Saturday, February 27, 2010

Reconcilliation--Or Not

So which is it, Harry?

SEN. HARRY REID: “No One Has Talked About Reconciliation.” --(Health Care Summit, 2/25/10)

“Reid Said… Democrats Would Use The Reconciliation Process. ‘We’re Going To Have That Done In The Next 60 Days.’”

“Democrats will finish their health reform efforts within the next two months by using a majority-vote maneuver in the Senate, Majority Leader Harry Reid (D-Nev.) said. Reid said that congressional Democrats would likely opt for a procedural tactic in the Senate allowing the upper chamber to make final changes to its healthcare bill with only a simple ‘I’ve had many conversations this week with the president, his chief of staff, and Speaker Pelosi,’ Reid said during an appearance Friday evening on ‘Face to Face with Jon Ralston’ in Nevada. ‘And we’re really trying to move forward on this.’ The majority leader said that while Democrats have a number of options, they would likely use the budget reconciliation process to pass a series of fixes to the first healthcare bill passed by the Senate in November.
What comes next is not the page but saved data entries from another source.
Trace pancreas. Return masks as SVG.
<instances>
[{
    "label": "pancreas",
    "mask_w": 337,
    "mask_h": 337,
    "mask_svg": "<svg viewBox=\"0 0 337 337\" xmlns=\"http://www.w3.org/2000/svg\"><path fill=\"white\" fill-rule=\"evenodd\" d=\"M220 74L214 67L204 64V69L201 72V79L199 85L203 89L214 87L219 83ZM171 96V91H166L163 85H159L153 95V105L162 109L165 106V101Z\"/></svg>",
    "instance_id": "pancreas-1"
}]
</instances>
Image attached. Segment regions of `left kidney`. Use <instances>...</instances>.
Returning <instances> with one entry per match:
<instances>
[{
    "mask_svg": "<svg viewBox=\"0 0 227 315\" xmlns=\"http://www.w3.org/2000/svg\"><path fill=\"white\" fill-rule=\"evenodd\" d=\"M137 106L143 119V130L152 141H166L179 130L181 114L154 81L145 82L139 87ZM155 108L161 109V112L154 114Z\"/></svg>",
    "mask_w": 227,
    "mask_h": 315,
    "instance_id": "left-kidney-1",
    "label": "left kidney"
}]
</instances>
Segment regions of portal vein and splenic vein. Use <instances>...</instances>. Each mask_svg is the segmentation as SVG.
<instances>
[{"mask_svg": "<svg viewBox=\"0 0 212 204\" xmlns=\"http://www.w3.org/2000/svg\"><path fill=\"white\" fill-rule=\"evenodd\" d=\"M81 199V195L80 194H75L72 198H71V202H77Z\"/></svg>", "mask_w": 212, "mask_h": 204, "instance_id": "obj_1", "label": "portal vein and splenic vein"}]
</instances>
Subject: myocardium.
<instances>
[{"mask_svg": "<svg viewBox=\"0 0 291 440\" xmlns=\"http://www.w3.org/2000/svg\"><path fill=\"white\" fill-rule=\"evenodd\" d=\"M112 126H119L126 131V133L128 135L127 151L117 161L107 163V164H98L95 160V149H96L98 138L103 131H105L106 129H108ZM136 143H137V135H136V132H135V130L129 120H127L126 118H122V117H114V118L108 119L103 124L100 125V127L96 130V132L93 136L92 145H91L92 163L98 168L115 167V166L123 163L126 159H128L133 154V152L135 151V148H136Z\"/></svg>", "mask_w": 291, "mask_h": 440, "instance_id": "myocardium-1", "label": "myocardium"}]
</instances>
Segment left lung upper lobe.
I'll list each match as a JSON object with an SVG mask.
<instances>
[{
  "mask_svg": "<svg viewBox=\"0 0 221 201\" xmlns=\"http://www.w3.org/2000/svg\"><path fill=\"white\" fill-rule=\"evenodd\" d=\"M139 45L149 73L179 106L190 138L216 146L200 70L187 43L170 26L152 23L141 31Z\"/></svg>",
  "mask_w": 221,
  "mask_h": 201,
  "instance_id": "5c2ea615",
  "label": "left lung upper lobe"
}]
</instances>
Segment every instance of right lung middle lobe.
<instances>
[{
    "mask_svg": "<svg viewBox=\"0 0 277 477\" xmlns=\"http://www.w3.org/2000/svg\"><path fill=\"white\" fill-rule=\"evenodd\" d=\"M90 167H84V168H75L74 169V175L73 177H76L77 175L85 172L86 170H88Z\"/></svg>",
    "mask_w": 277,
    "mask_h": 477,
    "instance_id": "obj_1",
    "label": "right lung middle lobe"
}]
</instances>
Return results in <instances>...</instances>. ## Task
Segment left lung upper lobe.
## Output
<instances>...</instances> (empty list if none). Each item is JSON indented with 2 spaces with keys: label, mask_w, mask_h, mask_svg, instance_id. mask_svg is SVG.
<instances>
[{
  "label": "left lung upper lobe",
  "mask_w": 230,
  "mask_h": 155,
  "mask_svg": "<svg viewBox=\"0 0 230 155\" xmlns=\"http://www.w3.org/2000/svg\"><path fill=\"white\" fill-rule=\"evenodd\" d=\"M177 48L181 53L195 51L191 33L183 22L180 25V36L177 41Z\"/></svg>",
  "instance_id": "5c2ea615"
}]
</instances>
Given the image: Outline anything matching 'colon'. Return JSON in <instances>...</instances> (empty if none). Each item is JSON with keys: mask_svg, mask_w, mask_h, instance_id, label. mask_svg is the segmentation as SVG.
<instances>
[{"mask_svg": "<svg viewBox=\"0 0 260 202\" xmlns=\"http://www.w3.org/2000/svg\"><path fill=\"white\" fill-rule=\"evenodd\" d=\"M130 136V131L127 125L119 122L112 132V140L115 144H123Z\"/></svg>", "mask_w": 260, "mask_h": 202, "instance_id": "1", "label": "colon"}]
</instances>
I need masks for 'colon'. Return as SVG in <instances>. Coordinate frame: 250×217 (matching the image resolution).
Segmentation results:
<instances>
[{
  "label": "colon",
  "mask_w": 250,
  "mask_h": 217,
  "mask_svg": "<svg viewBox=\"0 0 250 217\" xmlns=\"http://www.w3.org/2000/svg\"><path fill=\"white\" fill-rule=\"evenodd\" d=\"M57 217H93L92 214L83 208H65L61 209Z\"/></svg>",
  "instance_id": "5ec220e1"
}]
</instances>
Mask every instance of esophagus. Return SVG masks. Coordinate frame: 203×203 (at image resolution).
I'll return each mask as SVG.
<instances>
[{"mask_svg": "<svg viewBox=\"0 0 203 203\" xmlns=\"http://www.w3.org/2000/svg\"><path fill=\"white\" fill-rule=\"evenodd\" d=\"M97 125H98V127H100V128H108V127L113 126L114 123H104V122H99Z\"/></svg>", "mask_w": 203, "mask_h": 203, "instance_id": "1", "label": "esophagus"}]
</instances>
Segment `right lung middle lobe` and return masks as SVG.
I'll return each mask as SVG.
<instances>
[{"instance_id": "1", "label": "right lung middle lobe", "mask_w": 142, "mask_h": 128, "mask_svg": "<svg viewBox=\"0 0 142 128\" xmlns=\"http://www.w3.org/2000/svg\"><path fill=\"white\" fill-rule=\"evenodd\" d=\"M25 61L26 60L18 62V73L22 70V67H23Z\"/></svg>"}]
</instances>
These changes are needed to secure votes for passage of that original Senate bill in the House. ‘We’ll do a relatively small bill to take care of what we’ve already done,’ Reid said, affirming that Democrats would use the reconciliation process. ‘We’re going to have that done in the next 60 days.’”
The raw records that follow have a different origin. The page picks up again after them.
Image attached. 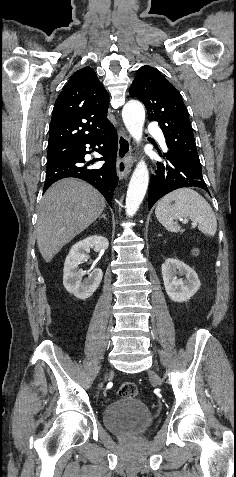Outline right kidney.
<instances>
[{
    "label": "right kidney",
    "mask_w": 236,
    "mask_h": 477,
    "mask_svg": "<svg viewBox=\"0 0 236 477\" xmlns=\"http://www.w3.org/2000/svg\"><path fill=\"white\" fill-rule=\"evenodd\" d=\"M108 246V240L102 236H91L72 246L63 270V284L69 293L81 300L93 295L102 280V270L97 268L87 272L88 278L82 280L85 272L79 270V265L87 258L90 248H94L96 252H104Z\"/></svg>",
    "instance_id": "obj_1"
}]
</instances>
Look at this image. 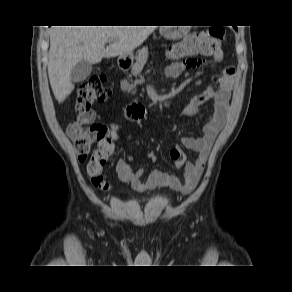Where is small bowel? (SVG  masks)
Segmentation results:
<instances>
[{
  "instance_id": "obj_1",
  "label": "small bowel",
  "mask_w": 292,
  "mask_h": 292,
  "mask_svg": "<svg viewBox=\"0 0 292 292\" xmlns=\"http://www.w3.org/2000/svg\"><path fill=\"white\" fill-rule=\"evenodd\" d=\"M223 51L218 48L213 53L215 64L222 62ZM204 64L203 59H186L171 63L165 69V76L175 79L185 69L199 68ZM235 82V69L227 67L223 70L222 76L217 79L216 85H210L203 93L195 96L183 110L184 115L194 116L201 110L203 103L209 99L214 100L210 115L203 129V135L198 138H185L182 143L185 148L195 152V161H186L184 155L175 160V166L183 168L182 178L160 170H152L145 174L143 170L135 171L130 162L131 155L126 159H120L116 164V173L122 182L129 183L133 189L143 191L157 187H168L184 194L191 193L198 184L207 161L208 153L222 127L224 126L231 97V91Z\"/></svg>"
}]
</instances>
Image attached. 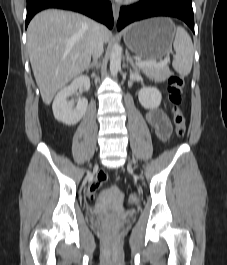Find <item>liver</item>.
I'll list each match as a JSON object with an SVG mask.
<instances>
[{"mask_svg":"<svg viewBox=\"0 0 227 265\" xmlns=\"http://www.w3.org/2000/svg\"><path fill=\"white\" fill-rule=\"evenodd\" d=\"M94 21L79 13L49 9L38 13L27 29V49L41 97L49 105L56 93L88 66ZM105 42L111 32L100 25Z\"/></svg>","mask_w":227,"mask_h":265,"instance_id":"liver-1","label":"liver"}]
</instances>
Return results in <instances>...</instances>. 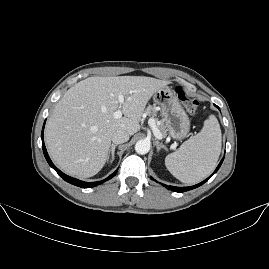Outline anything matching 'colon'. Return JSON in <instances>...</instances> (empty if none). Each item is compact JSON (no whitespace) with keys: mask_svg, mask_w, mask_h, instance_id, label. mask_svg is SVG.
<instances>
[{"mask_svg":"<svg viewBox=\"0 0 269 269\" xmlns=\"http://www.w3.org/2000/svg\"><path fill=\"white\" fill-rule=\"evenodd\" d=\"M177 94L186 112L191 116H195L198 112L199 101L195 98L188 97L182 88L177 89Z\"/></svg>","mask_w":269,"mask_h":269,"instance_id":"1","label":"colon"}]
</instances>
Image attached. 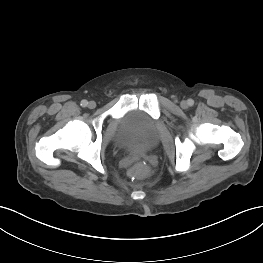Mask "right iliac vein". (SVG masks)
<instances>
[{
  "label": "right iliac vein",
  "mask_w": 263,
  "mask_h": 263,
  "mask_svg": "<svg viewBox=\"0 0 263 263\" xmlns=\"http://www.w3.org/2000/svg\"><path fill=\"white\" fill-rule=\"evenodd\" d=\"M95 107H96V103H95L94 101H90V102L88 103V108L93 109V108H95Z\"/></svg>",
  "instance_id": "63e3f726"
}]
</instances>
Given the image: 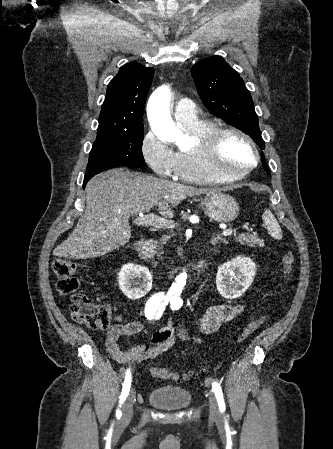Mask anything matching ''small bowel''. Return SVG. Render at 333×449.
<instances>
[{"label":"small bowel","instance_id":"c3829d8e","mask_svg":"<svg viewBox=\"0 0 333 449\" xmlns=\"http://www.w3.org/2000/svg\"><path fill=\"white\" fill-rule=\"evenodd\" d=\"M242 311L243 305L241 304H217L208 307L196 323L199 334H209L218 330L231 322ZM142 329L143 324L140 320H127L120 316L117 318V322L106 332L104 340L106 350L113 360L124 365L153 360L173 348L177 336L181 339L191 337L186 329L176 325L170 319L164 327L153 332L149 343L130 345L125 349L120 346L122 337L137 335ZM196 339L198 340L197 337Z\"/></svg>","mask_w":333,"mask_h":449}]
</instances>
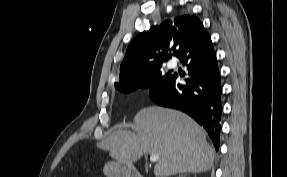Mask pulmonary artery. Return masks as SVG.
I'll use <instances>...</instances> for the list:
<instances>
[{"label": "pulmonary artery", "instance_id": "pulmonary-artery-1", "mask_svg": "<svg viewBox=\"0 0 287 177\" xmlns=\"http://www.w3.org/2000/svg\"><path fill=\"white\" fill-rule=\"evenodd\" d=\"M176 66V64L175 63H170V67H175Z\"/></svg>", "mask_w": 287, "mask_h": 177}]
</instances>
(“Reid: Dems Will use 50-Vote Tactic To Finish Healthcare In 60 Days,” The Hill’s Briefing Blog, 2/20/10)

And they wonder why we don't take them seriously.



Chris Hibbert said...

In January, I pointed out that reconciliation requires bills that have already passed in both houses of congress in different forms. What I've been reading recently is that the proposed tactic is to sneak the health care changes into a budget reconciliation.
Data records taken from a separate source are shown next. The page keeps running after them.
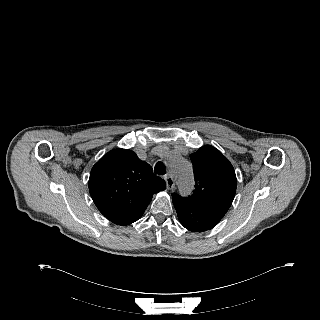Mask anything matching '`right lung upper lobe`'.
Wrapping results in <instances>:
<instances>
[{"mask_svg": "<svg viewBox=\"0 0 320 320\" xmlns=\"http://www.w3.org/2000/svg\"><path fill=\"white\" fill-rule=\"evenodd\" d=\"M163 179L129 149L105 154L92 168L89 191L99 211L111 222L124 225L138 220L152 199L165 190Z\"/></svg>", "mask_w": 320, "mask_h": 320, "instance_id": "obj_1", "label": "right lung upper lobe"}]
</instances>
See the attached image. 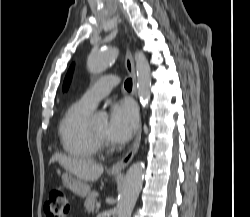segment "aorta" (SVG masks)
<instances>
[{
    "instance_id": "obj_1",
    "label": "aorta",
    "mask_w": 250,
    "mask_h": 217,
    "mask_svg": "<svg viewBox=\"0 0 250 217\" xmlns=\"http://www.w3.org/2000/svg\"><path fill=\"white\" fill-rule=\"evenodd\" d=\"M118 50L107 48L92 52L87 60V68L91 73L104 71L116 58ZM137 91L142 105L148 106L151 97V69L142 52L135 53ZM144 165L142 162L134 163L126 173L120 198L116 206L117 217H131L132 210L137 201L143 184Z\"/></svg>"
}]
</instances>
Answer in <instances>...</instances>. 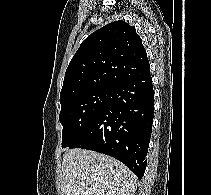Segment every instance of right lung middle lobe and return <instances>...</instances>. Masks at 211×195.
I'll list each match as a JSON object with an SVG mask.
<instances>
[{
    "mask_svg": "<svg viewBox=\"0 0 211 195\" xmlns=\"http://www.w3.org/2000/svg\"><path fill=\"white\" fill-rule=\"evenodd\" d=\"M110 89L97 88L74 94L61 101L62 148L71 147L106 107Z\"/></svg>",
    "mask_w": 211,
    "mask_h": 195,
    "instance_id": "dd1d6c3e",
    "label": "right lung middle lobe"
}]
</instances>
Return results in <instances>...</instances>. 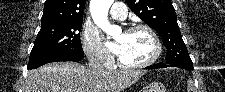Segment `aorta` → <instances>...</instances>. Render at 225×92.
I'll use <instances>...</instances> for the list:
<instances>
[{
  "mask_svg": "<svg viewBox=\"0 0 225 92\" xmlns=\"http://www.w3.org/2000/svg\"><path fill=\"white\" fill-rule=\"evenodd\" d=\"M114 0H91L90 12L95 24L108 36L120 30L119 27L111 25L108 21V11Z\"/></svg>",
  "mask_w": 225,
  "mask_h": 92,
  "instance_id": "1",
  "label": "aorta"
}]
</instances>
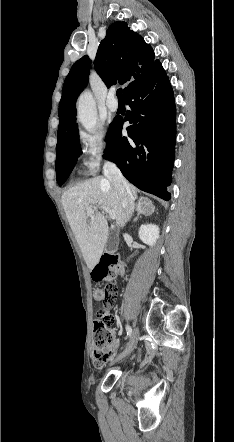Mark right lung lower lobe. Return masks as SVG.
I'll list each match as a JSON object with an SVG mask.
<instances>
[{"label":"right lung lower lobe","instance_id":"obj_1","mask_svg":"<svg viewBox=\"0 0 234 442\" xmlns=\"http://www.w3.org/2000/svg\"><path fill=\"white\" fill-rule=\"evenodd\" d=\"M124 100L130 106L125 119H114L106 139V159L139 189L166 201L171 183L176 141V109L169 79L159 63L132 81ZM129 121L128 136H122Z\"/></svg>","mask_w":234,"mask_h":442}]
</instances>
That means they would start with bills that are about the budget that have passed in different forms in the two houses, and "reconcile" the differences in them by adding in identical health care legislation that hadn't necessarily passed in either house. Most bodies that follow some form of parliamentary order like Roberts' Rules prohibit adding new material in this way. But in Congress, politics is "the art of the possible", so they can get away with whatever they decide to do.

HaynesBE said...

Thanks for your clarification, Chris.